I'm currently building a new online Feed Reader in PHP. One of the features I'm working on is feed auto-discovery. If a user enters a website URL, the script will detect that its not a feed and look for the real feed URL by parsing the HTML for the proper <link>
tag.
The problem is, the way I'm currently detecting if the URL is a feed or a website only works part of the time, and I know it can't be the best solution. Right now I'm taking the CURL response and running it through simplexml_load_string
, if it can't parse it I treat it as a website. Here is the code.
$xml = @simplexml_load_string( $site_found['content'] );
if( !$xml ) // this is a website, not a feed
{
// handle website
}
else
{
// parse feed
}
Obviously, this isn't ideal. Also, when it runs into an HTML website that it can parse, it thinks its a feed.
Any suggestions on a good way of detecting the difference between a feed or non-feed in PHP?
I would sniff for the various unique identifiers those formats have:
Atom: Source
<?xml version="1.0" encoding="utf-8"?>
<feed xmlns="http://www.w3.org/2005/Atom">
RSS 0.90: Source
<rdf:RDF
xmlns:rdf="http://www.w3.org/1999/02/22-rdf-syntax-ns#"

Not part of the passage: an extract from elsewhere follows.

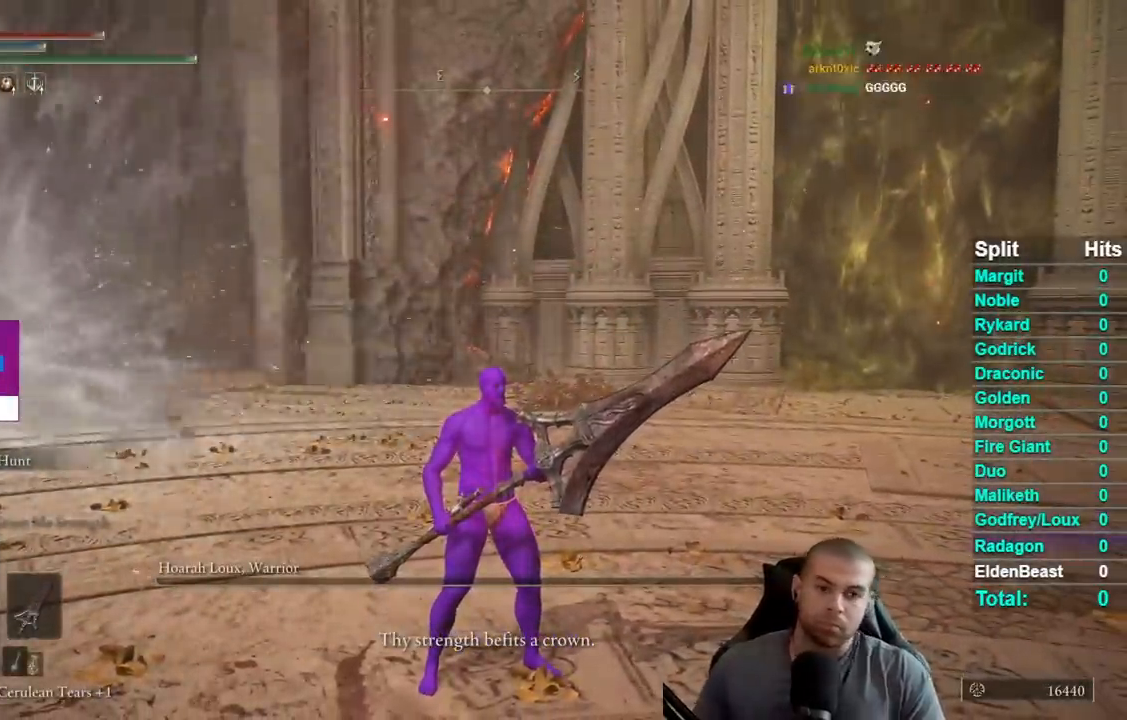
{"buttons": [], "right_stick": "center", "events": []}
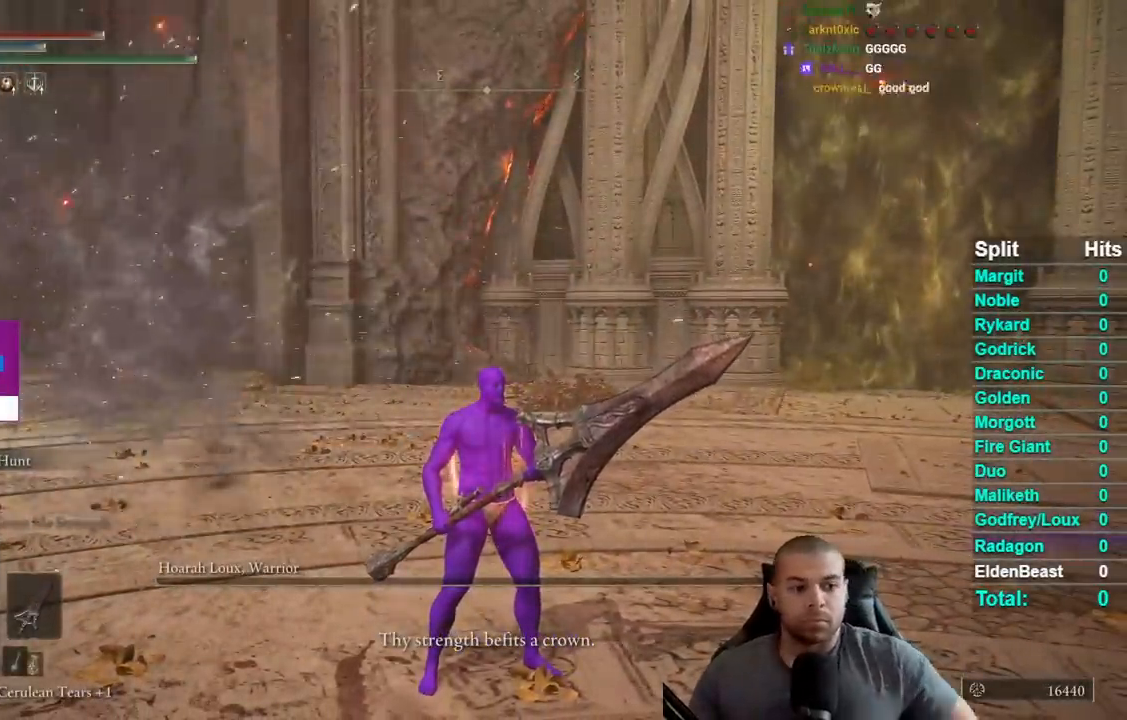
{"buttons": [], "right_stick": "center", "events": []}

xmlns="http://my.netscape.com/rdf/simple/0.9/">
Netscape RSS 0.91
<rss version="0.91">
etc. etc. (See the 2nd source link for a full overview).
As far as I can see, separating Atom and RSS should be pretty easy by looking for <feed>
and <rss>
tags, respectively. Plus you won't find those in a valid HTML document.
You could make an initial check to tell HTML and feeds apart by looking for <html>
and <body>
elements first. To avoid problems with invalid input, this may be a case where using regular expressions (over a parser) is finally justified for once :)
If it doesn't match the HTML test, run the Atom / RSS tests on it. If it is not recognized as a feed, or the XML parser chokes on invalid input, fall back to HTML again.
what that looks like in the wild - whether feed providers always conform to those rules - is a different question, but you should already be able to recognize a lot this way.